Most states tend to agree with the NEC. They use the NEC’s regulations to guide the contractors in their jurisdiction. But there are plenty of exceptions, which is why professional contractors keep a copy of the local code on hand, just in case they need to refer to it.
PVC Electrical Conduit Sizes
NEC wants consumers to avoid PVC conduits smaller than 16 (trade size ½) or larger than 155 (trade size 6).
Is It Affordable?
PVC conduits are the cheapest and lightest. AK Electrical Services believes that half an inch of PVC (10-foot partitions) will cost you $2.10.
Pros and Cons of Using PVC For Electrical Conduits
1). May Withstand High Pressure
PVC pipes are designed to withstand significant water pressure. The same cannot be said for PVC conduits. The factor doesn’t prevent the pipes from carrying electrical wires. But it prohibits contractors from using the conduits to carry water.
2). Resist Bending
Pipes can withstand higher pressure because they have thicker walls. On the one hand, this is a good thing because you can trust the PVC pipe to protect your wires from destructive elements. On the other hand, PVC pipes are less flexible. They resist bending.
3). More Resistant To Electrical Wires
PVC conduits are supposed to be better than pipes because they are more resistant to elements that harm electrical wires. However, Hunker has noted that some PVC pipes have chemical components that allow them to resist corrosion, fire, and high temperatures.
This is why some PVC pipes can work as conduits, but you can’t use conduits to carry water.
4). Sunlight Can Ruin Them
One of the most significant disadvantages of a PVC pipe is its weakness in the sun. Conduits cannot withstand high pressure because manufacturers do not see the point in making them so thick that they can resist high pressure.

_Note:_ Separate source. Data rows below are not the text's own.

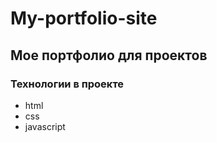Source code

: # My-portfolio-site

## Мое портфолио для проектов

### Технологии в проекте
- html
- css
- javascript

They apply the same rationale to pipes. PVC pipes are normally out of sight. Contractors bury them underground or install them indoors. They rarely see the sunlight.
For that reason, direct sunlight can ruin them. Ultraviolet rays make the pipes brittle, creating cracks. This is why you shouldn’t be so quick to replace conduits with pipes, even though they have thick walls that can withstand a lot of pressure.
Manufacturers have armed PVC conduits with all the tools they need to resist the side effects of direct exposure to ultraviolet rays. They can survive out in the open for a long time.
This is not your only concern. Plumbers know what PVC pipes look like. Unless you add a label informing newcomers that the pipes have electrical wires, a plumber may cut your PVC pipes open.